## Exercise passage:
╭──

Max Matson, columnist
It’s 1983, and Roberto Duran is geared for a comeback following the large stain on his boxing record that was his “No Mas” fight against Sugar Ray Leonard. Over the years, Duran had fallen into a slump. He looked beat up, he looked old. But on the day of his championship bout with young Jr. middleweight champ from the Bronx, Davey Moore, Duran looked like a snarling animal, months of vigorous training culminating in one final moment of excellence. From the second the bell rung to the second that referee Ernesto Magana finally ended the beating in the eighth round, it was clear that Moore had no business being in the same ring as the elder Duran.

╰──

## Given information:
╭──

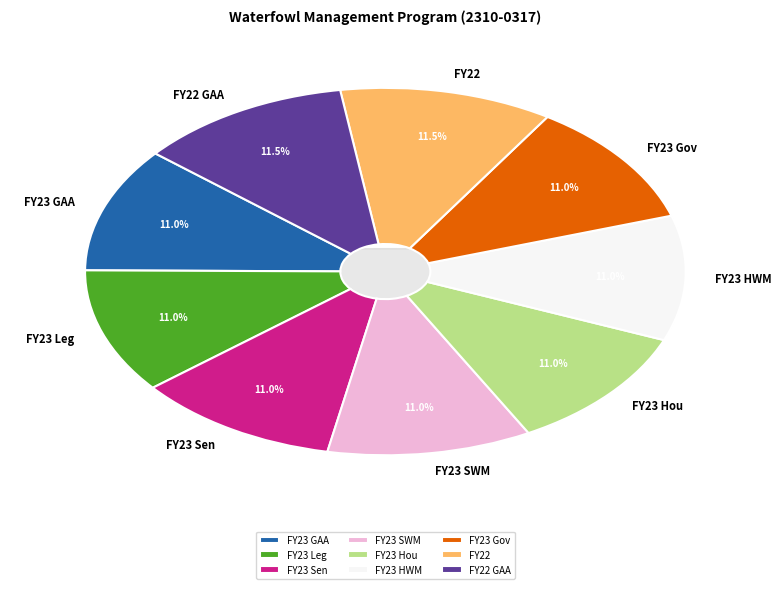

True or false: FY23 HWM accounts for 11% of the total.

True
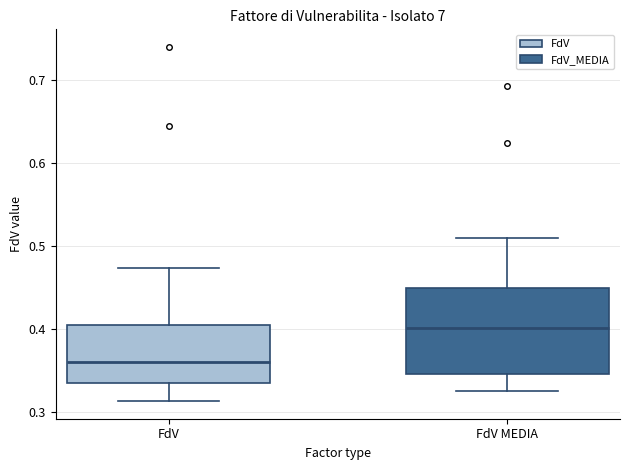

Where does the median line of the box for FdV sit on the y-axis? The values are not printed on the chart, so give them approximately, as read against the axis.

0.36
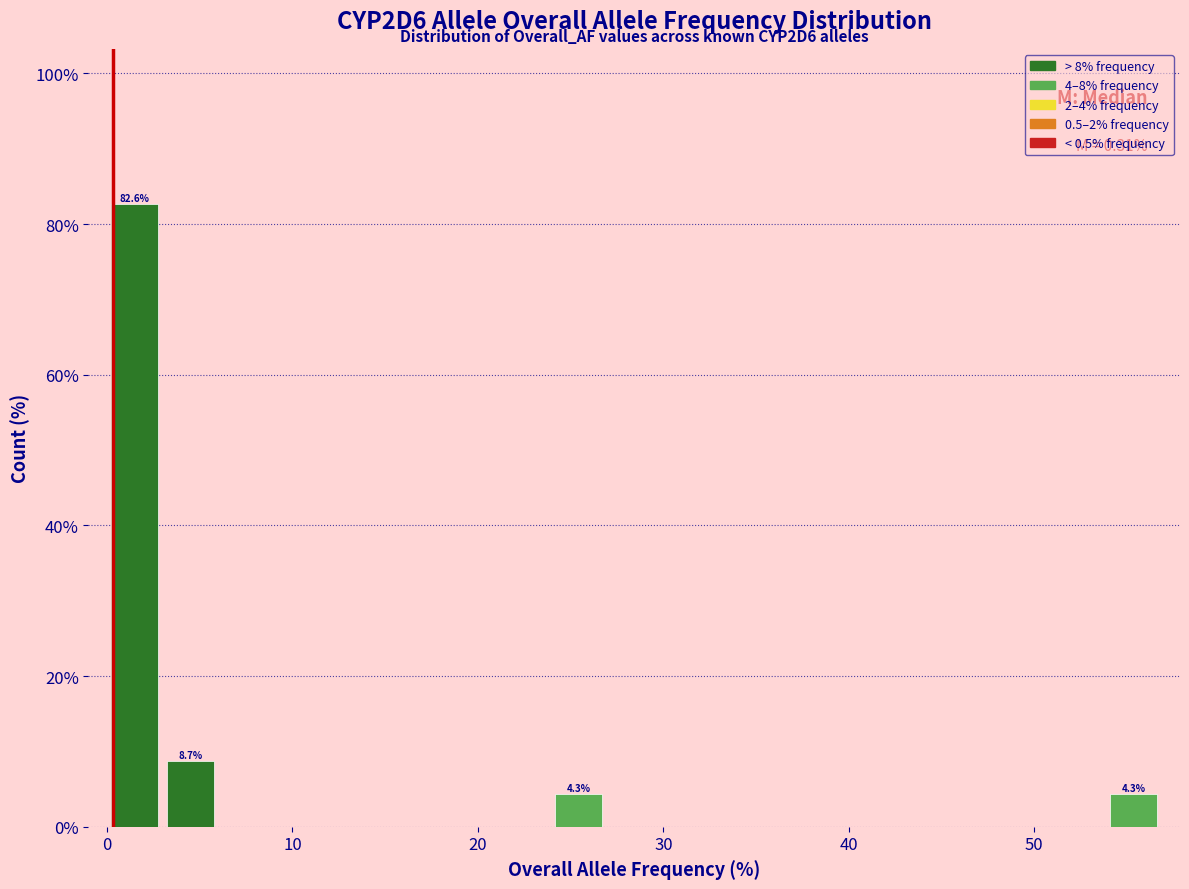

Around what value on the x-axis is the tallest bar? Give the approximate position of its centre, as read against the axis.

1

╰──

## What this exercise asks:
1) In the boxing column, in which round did referee Ernesto Magana stop the fight between Duran and Moore?
2) Please write out the boxing column again, beginning at the words "Max Matson, columnist" and stopping after "the elder Duran.", and rename "ring" as "arena".
The data above is separate material, unrelated to the boxing column.

## Your written answers:
1) The eighth round.

2)
Max Matson, columnist
It’s 1983, and Roberto Duran is geared for a comeback following the large stain on his boxing record that was his “No Mas” fight against Sugar Ray Leonard. Over the years, Duran had fallen into a slump. He looked beat up, he looked old. But on the day of his championship bout with young Jr. middleweight champ from the Bronx, Davey Moore, Duran looked like a snarling animal, months of vigorous training culminating in one final moment of excellence. From the second the bell rung to the second that referee Ernesto Magana finally ended the beating in the eighth round, it was clear that Moore had no business being in the same arena as the elder Duran.